Make an exact copy of all the records, one that contains none of the pictures.

▶ [Records from a data source]
*** Begin section ***
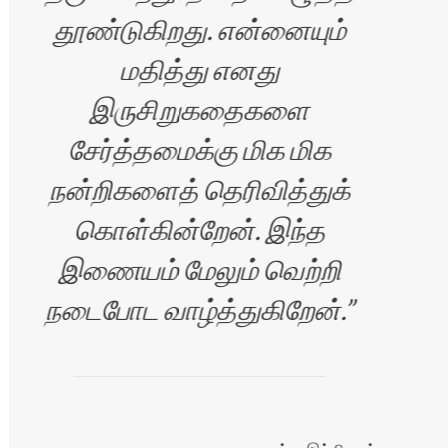
தூண்டுகிறது. என்னையும்
மதித்து எனது
இருசிறுகதைகளை
சேர்த்தமைக்கு மிக மிக
நன்றிகளைத் தெரிவித்துக்
கொள்கின்றேன். இந்த
இணையம் மேலும் வெற்றி
நடைபோட வாழ்த்துகிறேன்.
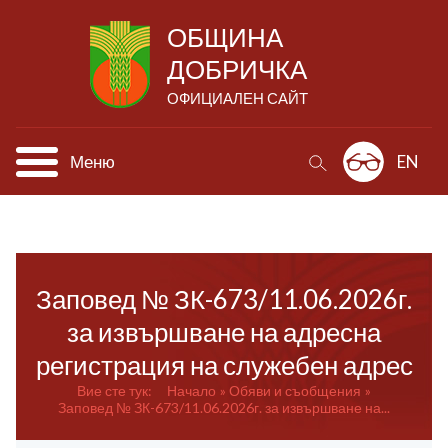
ОБЩИНА
ДОБРИЧКА
ОФИЦИАЛЕН САЙТ
Меню
EN
Заповед № ЗК-673/11.06.2026г.
за извършване на адресна
регистрация на служебен адрес
Вие сте тук:
Начало
Обяви и съобщения
Заповед № ЗК-673/11.06.2026г. за извършване на...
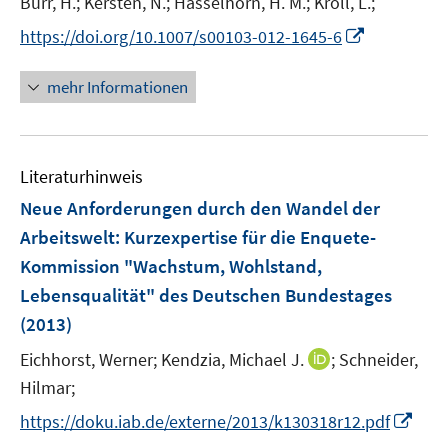
t
Burr, H.;
Kersten, N.;
Hasselhorn, H. M.;
Kroll, L.;
r
r
e
I
https://doi.org/10.1007/s00103-012-1645-6
ö
ö
r
n
f
f
ö
n
mehr Informationen
f
f
f
e
n
n
f
u
e
e
n
e
n
n
e
Literaturhinweis
m
n
F
Neue Anforderungen durch den Wandel der
e
Arbeitswelt
:
Kurzexpertise für die Enquete-
n
Kommission "Wachstum, Wohlstand,
s
Lebensqualität" des Deutschen Bundestages
t
e
(2013)
r
I
Eichhorst, Werner;
Kendzia, Michael J.
;
Schneider,
ö
n
Hilmar;
f
n
f
I
https://doku.iab.de/externe/2013/k130318r12.pdf
e
n
n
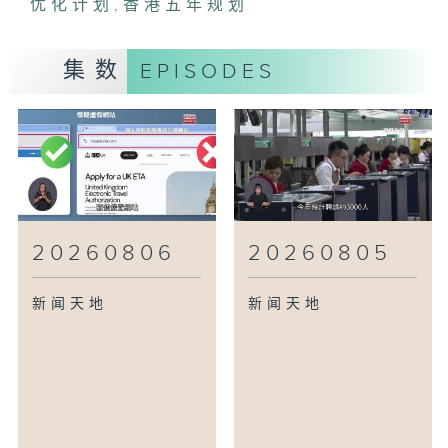
优化计划
,
香港五年规划
集数
EPISODES
20260806
20260805
新闻天地
新闻天地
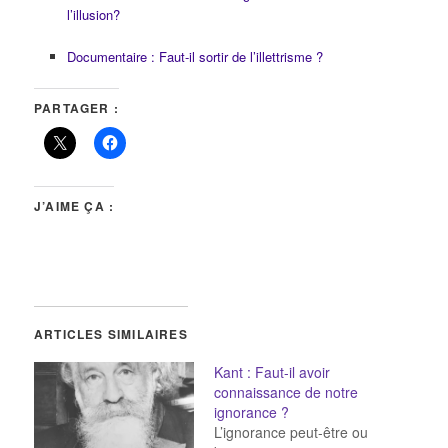
l’illusion?
Documentaire : Faut-il sortir de l’illettrisme ?
PARTAGER :
J’AIME ÇA :
ARTICLES SIMILAIRES
Kant : Faut-il avoir
connaissance de notre
ignorance ?
L’ignorance peut-être ou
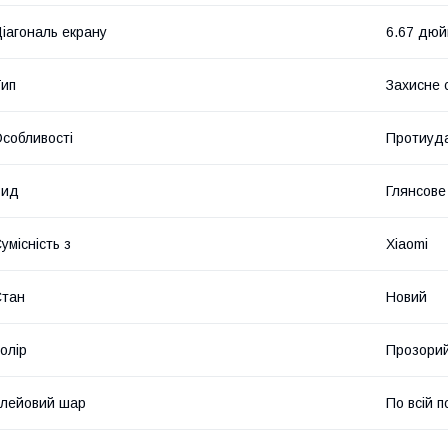
іагональ екрану
6.67 дю
ип
Захисне 
собливості
Протиуда
Вид
Глянсове
умісність з
Xiaomi
Стан
Новий
олір
Прозори
лейовий шар
По всій п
*** End section ***
▶ [Answer to the problem]
தூண்டுகிறது. என்னையும்
மதித்து எனது
இருசிறுகதைகளை
சேர்த்தமைக்கு மிக மிக
நன்றிகளைத் தெரிவித்துக்
கொள்கின்றேன். இந்த
இணையம் மேலும் வெற்றி
நடைபோட வாழ்த்துகிறேன்.
ОБЩИНА
ДОБРИЧКА
ОФИЦИАЛЕН САЙТ
Меню
EN
Заповед № ЗК-673/11.06.2026г.
за извършване на адресна
регистрация на служебен адрес
Вие сте тук:
Начало
Обяви и съобщения
Заповед № ЗК-673/11.06.2026г. за извършване на...
t
Burr, H.;
Kersten, N.;
Hasselhorn, H. M.;
Kroll, L.;
r
r
e
I
https://doi.org/10.1007/s00103-012-1645-6
ö
ö
r
n
f
f
ö
n
mehr Informationen
f
f
f
e
n
n
f
u
e
e
n
e
n
n
e
Literaturhinweis
m
n
F
Neue Anforderungen durch den Wandel der
e
Arbeitswelt
:
Kurzexpertise für die Enquete-
n
Kommission "Wachstum, Wohlstand,
s
Lebensqualität" des Deutschen Bundestages
t
e
(2013)
r
I
Eichhorst, Werner;
Kendzia, Michael J.
;
Schneider,
ö
n
Hilmar;
f
n
f
I
https://doku.iab.de/externe/2013/k130318r12.pdf
e
n
n
优化计划
,
香港五年规划
集数
EPISODES
20260806
20260805
新闻天地
新闻天地
l’illusion?
Documentaire : Faut-il sortir de l’illettrisme ?
PARTAGER :
J’AIME ÇA :
ARTICLES SIMILAIRES
Kant : Faut-il avoir
connaissance de notre
ignorance ?
L’ignorance peut-être ou
іагональ екрану
6.67 дю
ип
Захисне 
собливості
Протиуда
Вид
Глянсове
умісність з
Xiaomi
Стан
Новий
олір
Прозори
лейовий шар
По всій п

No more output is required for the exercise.